On the Fortunes and Misfortunes of Art in Post-War Germany
- Author: Hans-Jürgen Syberberg
- Original title: Vom Unglück und Glück der Kunst in Deutschland nach dem letzten Kriege
- Language: German
- Publisher: Matthes & Seitz
- Publication date: 1990
- Publication place: Germany
- Published in English: 2017
- Pages: 199
- ISBN: 978-3882217612

= On the Fortunes and Misfortunes of Art in Post-War Germany =

1990 essay by Hans-Jürgen Syberberg

On the Fortunes and Misfortunes of Art in Post-War Germany (Vom Unglück und Glück der Kunst in Deutschland nach dem letzten Kriege) is a 1990 book-length essay by the German writer and filmmaker Hans-Jürgen Syberberg.

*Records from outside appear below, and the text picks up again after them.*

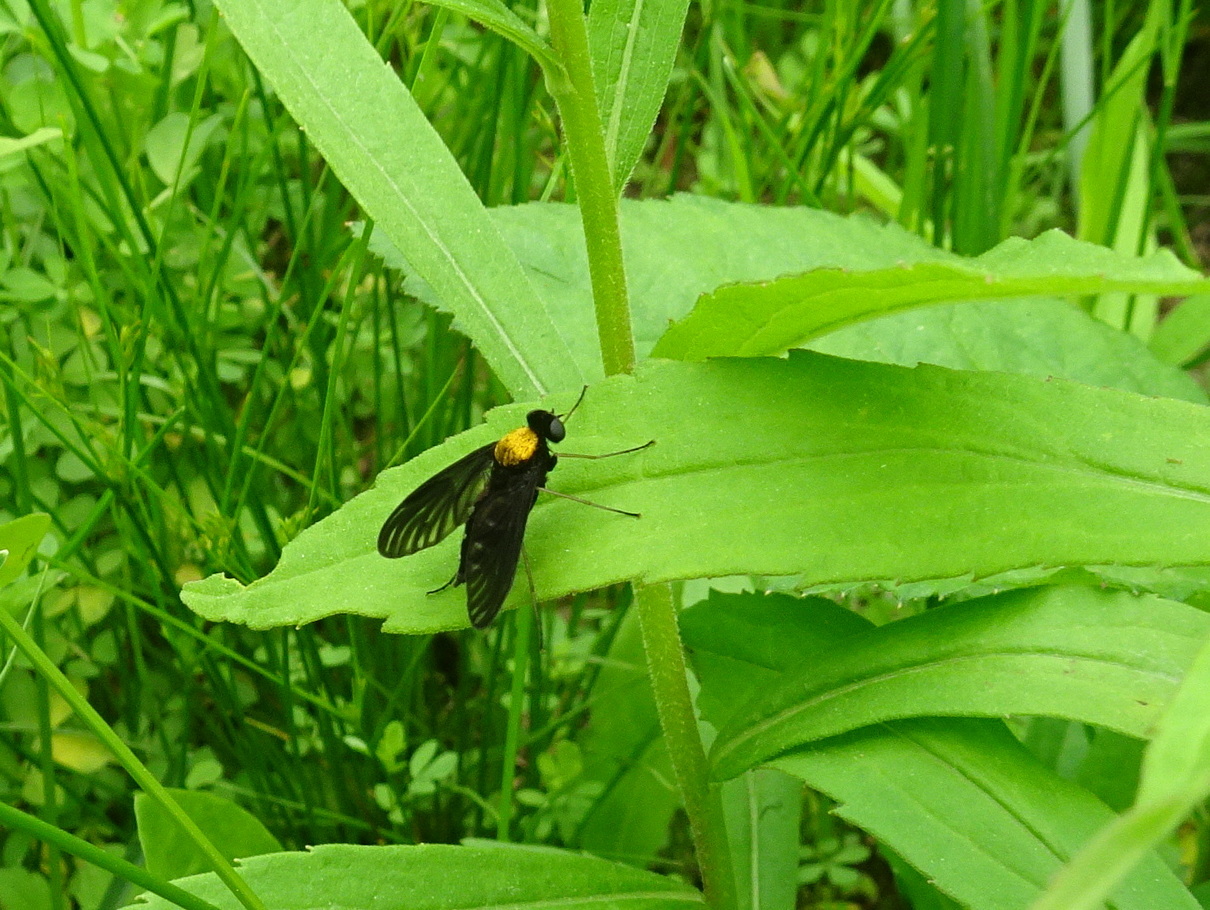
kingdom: Animalia
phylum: Arthropoda
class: Insecta
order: Diptera
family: Rhagionidae
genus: Chrysopilus
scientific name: Chrysopilus thoracicus
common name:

An English translation was published in 2017 by far-right Arktos Media.

==Summary==
Syberberg criticises the German post-war culture, and argues that Germans need to revive the cultural expressions found in the works of artists such as Richard Wagner, Friedrich Hölderlin and Heinrich von Kleist, an aesthetic tradition which to a large extent has been expulsed from public life since 1945. He argues that the current cultural establishment is dominated by leftists and Jews, who use World War II and the Holocaust in order to ostracise important parts of the German cultural heritage.

==Reception==
The book gave rise to an infected debate in German newspapers, known as the "Syberberg debate", which lasted throughout the summer and autumn of 1990. The liberal press was highly critical of the book and Syberberg's opinions. Hellmuth Karasek of Der Spiegel reviewed the book under the heading "Neo-Nazism" and condemned both Syberberg as a person and his oeuvre in its entirety. In Frankfurter Allgemeine Zeitung, Werner Fuld described the essay as a "frontal attack against democracy and art".

Although critical of the views presented in the book, Susan Sontag and other critics who in the past had praised Syberberg continued to defend his films as great and important works of art.